Собственная смерть | страница 5
Не реже четырех раз в неделю я бегал кроссы. Когда выдавалась возможность, плавал. Бегал по обочинам дорог мимо окрестных селений. Бегал под весенним дождем, бегал в снег, бегал по источающим сухое благоухание рощам, бегал среди черешен в холодном мерцании полной луны. Минимальная дистанция была километров восемь, а максимальная, кажется, двадцать один. Поэтому здравым умом невозможно было постичь, почему меня остановил подъем, преодолеть который было бы трудно разве что дряхлому старику.
Через какое-то время меня отпустило, и я сдвинулся с места.
Бегал я не только по родным местам, но забегал и гораздо дальше. Вместе с потоком воздуха я вбирал в себя дальние города и веси. Когда человек, как легендарный стайер Лавлок, бежит не ногами, а головою, то нужный характер и меру мышечной деятельности он задает дыханием. Ритм дыхания отпечатывает в памяти бегуна картины увиденного. И если внимание его распределяется между горизонтом и линией в трех шагах впереди него, то о собственном телесном естестве он со временем забывает. Зрительные образы сильнее физических ощущений. Минуя воняющие гербицидами, истощенные до серо-песчаного цвета спаржевые поля, я убегал в Голландию. Петляя по мокрым от росы глухим тропам, убегал во Францию. Безнаказанно пересекать таким образом государственные границы было истинным наслаждением.

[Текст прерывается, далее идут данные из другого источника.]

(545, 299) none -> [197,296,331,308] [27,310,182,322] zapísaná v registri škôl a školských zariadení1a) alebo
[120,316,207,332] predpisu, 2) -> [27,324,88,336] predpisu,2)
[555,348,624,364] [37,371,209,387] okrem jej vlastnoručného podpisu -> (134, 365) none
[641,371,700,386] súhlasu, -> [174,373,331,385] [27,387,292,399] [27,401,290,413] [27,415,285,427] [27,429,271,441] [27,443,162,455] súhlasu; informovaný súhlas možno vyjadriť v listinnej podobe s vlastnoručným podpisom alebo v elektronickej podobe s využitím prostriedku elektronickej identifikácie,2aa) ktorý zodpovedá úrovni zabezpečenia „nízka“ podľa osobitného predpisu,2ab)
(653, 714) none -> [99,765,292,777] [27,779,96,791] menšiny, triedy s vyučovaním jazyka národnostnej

Единственным моим удостоверением личности были только дыхание и дымящееся испариной тело.
Да, это я, собственной персоной.
В пивной перво-наперво я заказал минералку. И, делая вид, будто неторопливо изучаю меню, закурил. Заказал также красного вина.
Одна глубокая затяжка, и далее — нескончаемая пепельно- серая тишина. Я остался с нею один на один, и называлась она — удушье. Мне еще удалось погасить сигарету, еще удалось отодвинуть подальше вонючую пепельницу, и все — пустота, абсолютная пустота.
Где-то звенит посуда, за соседними столиками задушевно общается публика, перед тобой, с бульонницей в руках, парящей походкой проплывает упитанный молодой официант.
После него на столике остается чашка обжигающе горячего супа.
Ты не можешь понять, что случилось, никогда ничего подобного не переживал и все-таки точно знаешь, что называется это смертным потом. Пылающее тело покрывает ледяная испарина. При этом ты видишь, что вокруг ничего не изменилось, и понимаешь, что разница между твоим восприятием й восприятием остальных куда больше привычной и ожидаемой.
Я переживаю нечто такое, что касается только меня, но не остальных.